Print the listing below in its entirety, character for character.
***** SUPPLIED ENTRIES
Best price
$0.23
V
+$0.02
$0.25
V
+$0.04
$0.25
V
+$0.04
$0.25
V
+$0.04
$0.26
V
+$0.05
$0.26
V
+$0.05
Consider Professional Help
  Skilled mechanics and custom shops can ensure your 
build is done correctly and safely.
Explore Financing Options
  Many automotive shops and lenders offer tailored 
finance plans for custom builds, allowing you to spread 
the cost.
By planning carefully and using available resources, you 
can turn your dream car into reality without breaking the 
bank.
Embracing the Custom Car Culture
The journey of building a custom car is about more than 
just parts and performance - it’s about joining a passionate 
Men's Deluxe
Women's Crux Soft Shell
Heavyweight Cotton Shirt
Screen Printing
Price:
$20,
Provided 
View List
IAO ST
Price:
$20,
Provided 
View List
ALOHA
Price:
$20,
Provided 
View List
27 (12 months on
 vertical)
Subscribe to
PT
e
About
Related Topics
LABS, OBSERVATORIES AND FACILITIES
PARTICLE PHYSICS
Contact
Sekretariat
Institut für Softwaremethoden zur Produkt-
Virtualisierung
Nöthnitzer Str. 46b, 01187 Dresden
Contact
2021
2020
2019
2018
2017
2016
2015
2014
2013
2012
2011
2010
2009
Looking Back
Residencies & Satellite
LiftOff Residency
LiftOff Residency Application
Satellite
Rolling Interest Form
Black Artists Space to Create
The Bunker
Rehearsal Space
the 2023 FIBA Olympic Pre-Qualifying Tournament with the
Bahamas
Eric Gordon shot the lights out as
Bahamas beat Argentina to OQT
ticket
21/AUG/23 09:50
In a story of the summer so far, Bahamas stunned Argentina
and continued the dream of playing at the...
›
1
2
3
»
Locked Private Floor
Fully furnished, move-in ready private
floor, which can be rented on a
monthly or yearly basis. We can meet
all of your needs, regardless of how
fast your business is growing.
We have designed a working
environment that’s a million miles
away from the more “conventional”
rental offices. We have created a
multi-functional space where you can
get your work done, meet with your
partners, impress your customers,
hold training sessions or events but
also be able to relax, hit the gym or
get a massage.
**********
THE ANSWER -
Best price
$0.23
V
+$0.02
$0.25
V
+$0.04
$0.25
V
+$0.04
$0.25
V
+$0.04
$0.26
V
+$0.05
$0.26
V
+$0.05
Consider Professional Help
  Skilled mechanics and custom shops can ensure your 
build is done correctly and safely.
Explore Financing Options
  Many automotive shops and lenders offer tailored 
finance plans for custom builds, allowing you to spread 
the cost.
By planning carefully and using available resources, you 
can turn your dream car into reality without breaking the 
bank.
Embracing the Custom Car Culture
The journey of building a custom car is about more than 
just parts and performance - it’s about joining a passionate 
Men's Deluxe
Women's Crux Soft Shell
Heavyweight Cotton Shirt
Screen Printing
Price:
$20,
Provided 
View List
IAO ST
Price:
$20,
Provided 
View List
ALOHA
Price:
$20,
Provided 
View List
27 (12 months on
 vertical)
Subscribe to
PT
e
About
Related Topics
LABS, OBSERVATORIES AND FACILITIES
PARTICLE PHYSICS
Contact
Sekretariat
Institut für Softwaremethoden zur Produkt-
Virtualisierung
Nöthnitzer Str. 46b, 01187 Dresden
Contact
2021
2020
2019
2018
2017
2016
2015
2014
2013
2012
2011
2010
2009
Looking Back
Residencies & Satellite
LiftOff Residency
LiftOff Residency Application
Satellite
Rolling Interest Form
Black Artists Space to Create
The Bunker
Rehearsal Space
the 2023 FIBA Olympic Pre-Qualifying Tournament with the
Bahamas
Eric Gordon shot the lights out as
Bahamas beat Argentina to OQT
ticket
21/AUG/23 09:50
In a story of the summer so far, Bahamas stunned Argentina
and continued the dream of playing at the...
›
1
2
3
»
Locked Private Floor
Fully furnished, move-in ready private
floor, which can be rented on a
monthly or yearly basis. We can meet
all of your needs, regardless of how
fast your business is growing.
We have designed a working
environment that’s a million miles
away from the more “conventional”
rental offices. We have created a
multi-functional space where you can
get your work done, meet with your
partners, impress your customers,
hold training sessions or events but
also be able to relax, hit the gym or
get a massage.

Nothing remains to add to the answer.